Клаудиа кивнула; начинался рассвет, контуры ее лица угадывались в темно-серой гамме; в горах особый свет, хмурое утро таит в себе ожидание солнца; здесь каждая минута несет новое, в равнинах никогда не бывает такого ощущения, как среди гор; наверное, человек ощущает здесь свою малость, не выставляет себя, а прилаживается к затаенной мощи вершин; вообще-то, малость в людях — это плохо, лишь горные лыжи дают право равенства с природой, а сколько на свете таких, которые могут спуститься по склонам Анд? Единицы, ну, от силы сотни…

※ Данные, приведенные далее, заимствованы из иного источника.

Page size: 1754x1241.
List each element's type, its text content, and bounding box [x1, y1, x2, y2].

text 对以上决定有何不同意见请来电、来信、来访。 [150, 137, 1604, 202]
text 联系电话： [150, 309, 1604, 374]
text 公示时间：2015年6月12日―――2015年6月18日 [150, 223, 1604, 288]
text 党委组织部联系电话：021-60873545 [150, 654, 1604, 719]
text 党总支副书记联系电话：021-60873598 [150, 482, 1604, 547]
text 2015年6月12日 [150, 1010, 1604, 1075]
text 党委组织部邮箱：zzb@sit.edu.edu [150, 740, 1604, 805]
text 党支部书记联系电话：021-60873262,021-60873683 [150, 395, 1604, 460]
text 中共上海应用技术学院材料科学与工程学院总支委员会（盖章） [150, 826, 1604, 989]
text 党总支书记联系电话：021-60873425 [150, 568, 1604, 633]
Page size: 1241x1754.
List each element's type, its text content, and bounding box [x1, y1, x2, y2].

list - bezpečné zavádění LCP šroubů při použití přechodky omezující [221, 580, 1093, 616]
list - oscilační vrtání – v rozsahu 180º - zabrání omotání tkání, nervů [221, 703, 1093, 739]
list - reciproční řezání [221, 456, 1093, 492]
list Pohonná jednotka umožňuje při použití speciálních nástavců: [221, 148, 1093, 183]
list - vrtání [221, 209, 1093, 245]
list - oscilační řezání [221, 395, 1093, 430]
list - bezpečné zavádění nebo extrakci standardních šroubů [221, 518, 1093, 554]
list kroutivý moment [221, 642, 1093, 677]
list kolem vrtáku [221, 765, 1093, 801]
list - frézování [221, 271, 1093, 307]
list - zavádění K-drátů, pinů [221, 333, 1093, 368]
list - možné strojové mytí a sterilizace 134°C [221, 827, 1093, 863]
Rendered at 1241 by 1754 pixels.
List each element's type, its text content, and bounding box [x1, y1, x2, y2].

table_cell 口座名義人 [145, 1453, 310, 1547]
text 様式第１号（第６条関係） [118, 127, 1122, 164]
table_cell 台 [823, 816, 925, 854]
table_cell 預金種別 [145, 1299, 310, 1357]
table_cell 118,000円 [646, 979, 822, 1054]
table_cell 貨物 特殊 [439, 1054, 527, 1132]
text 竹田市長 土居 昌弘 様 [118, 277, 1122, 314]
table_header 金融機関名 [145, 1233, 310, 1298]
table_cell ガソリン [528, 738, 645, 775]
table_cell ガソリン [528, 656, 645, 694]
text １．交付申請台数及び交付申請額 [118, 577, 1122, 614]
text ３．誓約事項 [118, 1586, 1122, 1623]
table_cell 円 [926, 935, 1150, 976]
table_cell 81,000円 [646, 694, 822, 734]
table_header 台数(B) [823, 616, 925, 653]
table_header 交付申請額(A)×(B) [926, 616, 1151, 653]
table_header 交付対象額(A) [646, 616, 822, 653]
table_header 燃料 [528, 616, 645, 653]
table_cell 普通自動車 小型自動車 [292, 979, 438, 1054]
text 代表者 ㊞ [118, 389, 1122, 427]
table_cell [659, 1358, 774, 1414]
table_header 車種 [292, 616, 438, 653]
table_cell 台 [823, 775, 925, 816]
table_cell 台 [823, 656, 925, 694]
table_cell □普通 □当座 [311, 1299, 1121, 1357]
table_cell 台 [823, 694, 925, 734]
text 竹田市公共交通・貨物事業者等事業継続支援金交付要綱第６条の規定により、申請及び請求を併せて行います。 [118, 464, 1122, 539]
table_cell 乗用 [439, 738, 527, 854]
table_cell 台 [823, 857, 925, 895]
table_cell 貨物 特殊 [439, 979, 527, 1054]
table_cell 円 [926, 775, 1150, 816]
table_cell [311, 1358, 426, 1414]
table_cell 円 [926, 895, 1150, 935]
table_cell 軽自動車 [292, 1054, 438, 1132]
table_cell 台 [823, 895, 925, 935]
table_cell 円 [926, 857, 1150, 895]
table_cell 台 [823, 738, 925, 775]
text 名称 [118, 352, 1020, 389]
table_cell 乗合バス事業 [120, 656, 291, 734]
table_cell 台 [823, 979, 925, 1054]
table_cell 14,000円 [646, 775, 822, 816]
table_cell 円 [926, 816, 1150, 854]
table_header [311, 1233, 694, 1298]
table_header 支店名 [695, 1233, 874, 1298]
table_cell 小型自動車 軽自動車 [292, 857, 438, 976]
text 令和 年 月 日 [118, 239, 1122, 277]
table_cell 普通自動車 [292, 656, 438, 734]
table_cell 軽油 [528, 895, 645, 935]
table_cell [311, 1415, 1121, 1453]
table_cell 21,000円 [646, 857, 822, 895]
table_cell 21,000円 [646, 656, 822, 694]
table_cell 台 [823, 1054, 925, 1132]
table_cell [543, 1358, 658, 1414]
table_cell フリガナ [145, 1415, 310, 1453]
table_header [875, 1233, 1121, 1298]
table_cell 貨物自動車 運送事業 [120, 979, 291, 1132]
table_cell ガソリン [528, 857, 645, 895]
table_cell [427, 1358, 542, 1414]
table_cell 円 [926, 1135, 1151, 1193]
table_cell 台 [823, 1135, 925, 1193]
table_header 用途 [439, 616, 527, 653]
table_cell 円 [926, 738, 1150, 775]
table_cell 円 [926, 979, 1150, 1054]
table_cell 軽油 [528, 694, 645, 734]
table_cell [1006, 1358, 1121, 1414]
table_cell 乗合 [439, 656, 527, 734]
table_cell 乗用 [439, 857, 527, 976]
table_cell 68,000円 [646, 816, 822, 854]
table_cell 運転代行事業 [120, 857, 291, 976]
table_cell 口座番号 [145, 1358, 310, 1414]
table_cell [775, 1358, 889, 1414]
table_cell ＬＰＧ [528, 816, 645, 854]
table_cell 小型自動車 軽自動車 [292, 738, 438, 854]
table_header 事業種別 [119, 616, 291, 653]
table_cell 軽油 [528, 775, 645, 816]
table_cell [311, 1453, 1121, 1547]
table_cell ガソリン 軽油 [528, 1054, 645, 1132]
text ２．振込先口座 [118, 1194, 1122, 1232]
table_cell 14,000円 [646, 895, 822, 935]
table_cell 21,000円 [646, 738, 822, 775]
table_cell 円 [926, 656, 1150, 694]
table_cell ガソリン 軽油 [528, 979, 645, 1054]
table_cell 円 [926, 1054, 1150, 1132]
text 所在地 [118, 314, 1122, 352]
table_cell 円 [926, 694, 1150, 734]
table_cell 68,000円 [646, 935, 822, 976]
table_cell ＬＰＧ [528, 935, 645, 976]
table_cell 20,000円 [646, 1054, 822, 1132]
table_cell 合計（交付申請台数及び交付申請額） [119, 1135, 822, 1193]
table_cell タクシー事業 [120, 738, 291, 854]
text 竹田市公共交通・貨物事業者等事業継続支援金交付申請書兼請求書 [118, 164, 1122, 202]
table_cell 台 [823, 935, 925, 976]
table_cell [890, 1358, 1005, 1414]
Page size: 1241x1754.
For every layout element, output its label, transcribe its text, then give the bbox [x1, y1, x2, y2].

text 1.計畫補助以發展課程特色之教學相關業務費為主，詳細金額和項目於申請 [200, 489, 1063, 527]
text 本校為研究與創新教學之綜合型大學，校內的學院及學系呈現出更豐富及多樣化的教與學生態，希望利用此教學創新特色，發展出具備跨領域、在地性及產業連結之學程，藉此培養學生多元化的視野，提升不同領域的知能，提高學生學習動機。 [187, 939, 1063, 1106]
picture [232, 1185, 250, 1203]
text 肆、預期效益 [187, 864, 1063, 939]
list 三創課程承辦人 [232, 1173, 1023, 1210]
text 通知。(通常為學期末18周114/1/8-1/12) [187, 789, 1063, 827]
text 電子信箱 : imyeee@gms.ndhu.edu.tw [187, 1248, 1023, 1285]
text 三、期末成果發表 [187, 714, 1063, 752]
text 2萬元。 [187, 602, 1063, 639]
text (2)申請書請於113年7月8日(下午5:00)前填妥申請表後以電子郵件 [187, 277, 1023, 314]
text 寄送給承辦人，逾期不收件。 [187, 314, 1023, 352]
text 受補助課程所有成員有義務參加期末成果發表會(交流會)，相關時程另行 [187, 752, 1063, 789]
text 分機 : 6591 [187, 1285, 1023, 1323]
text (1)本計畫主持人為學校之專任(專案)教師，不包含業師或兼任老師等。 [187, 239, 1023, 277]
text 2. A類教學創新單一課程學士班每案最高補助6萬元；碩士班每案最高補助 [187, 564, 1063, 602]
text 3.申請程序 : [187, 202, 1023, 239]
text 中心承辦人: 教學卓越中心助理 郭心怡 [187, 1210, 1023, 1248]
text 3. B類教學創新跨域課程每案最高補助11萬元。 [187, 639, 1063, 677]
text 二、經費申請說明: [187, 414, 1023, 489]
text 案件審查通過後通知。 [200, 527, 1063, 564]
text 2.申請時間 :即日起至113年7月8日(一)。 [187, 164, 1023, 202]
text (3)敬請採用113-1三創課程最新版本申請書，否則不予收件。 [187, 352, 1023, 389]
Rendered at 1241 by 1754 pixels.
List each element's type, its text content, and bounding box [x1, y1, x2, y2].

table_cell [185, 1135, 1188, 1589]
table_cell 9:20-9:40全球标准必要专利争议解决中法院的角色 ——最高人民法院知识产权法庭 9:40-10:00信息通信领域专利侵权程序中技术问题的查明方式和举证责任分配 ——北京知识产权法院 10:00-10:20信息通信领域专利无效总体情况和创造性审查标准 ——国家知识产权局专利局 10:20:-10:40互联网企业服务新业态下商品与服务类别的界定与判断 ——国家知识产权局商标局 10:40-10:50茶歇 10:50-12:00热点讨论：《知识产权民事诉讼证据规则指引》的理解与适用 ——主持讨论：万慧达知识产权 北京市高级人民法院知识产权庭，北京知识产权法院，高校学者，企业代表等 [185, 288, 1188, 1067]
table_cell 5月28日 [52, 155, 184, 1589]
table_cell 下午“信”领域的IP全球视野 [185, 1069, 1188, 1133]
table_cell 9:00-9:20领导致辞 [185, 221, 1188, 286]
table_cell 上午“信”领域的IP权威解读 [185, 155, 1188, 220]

— Хочешь научиться кататься на горных лыжах, ящерка?
Она покачала головой:
— Я все время хочу любить тебя, Эстилиц. И смотреть, как ты мчишься со склонов… Я так представляю себе это, так горжусь тобой… Я все время представляла тебя на склоне, когда летела над океаном…
— Было страшно?
Она не поняла, поднялась на локте:
— Страшно? Чего же? Ведь я летела к тебе, любимый…
Господи, как все жестоко и плохо на этой земле, подумал он, как все обречено и быстролетно, как все нехорошо, Штирлиц. Я не Штирлиц, возразил он себе. Исаева любила Сашенька, Дагмар была нежна с Бользеном, только Клаудиа любит Эстилица; человек с тремя лицами… Ты облегчил себе жизнь, Штирлиц, ты хотел сказать: двуликий Янус, ты слышал эти слова в себе, но в самый последний миг ты успел поправить себя; три лица — один смысл, а двуликий Янус — совсем другой… Слово, слово, сначала было слово и вовеки будет, вовеки…
— Нежность моя… Я не умею сказать, сколько счастья ты принесла мне…
— Ты не знаешь, сколько счастья принес мне ты, Эстилиц… Поспи, моя любовь… Тебе же сегодня надо работать… Ты будешь учить этих сумасшедших кататься на лыжах?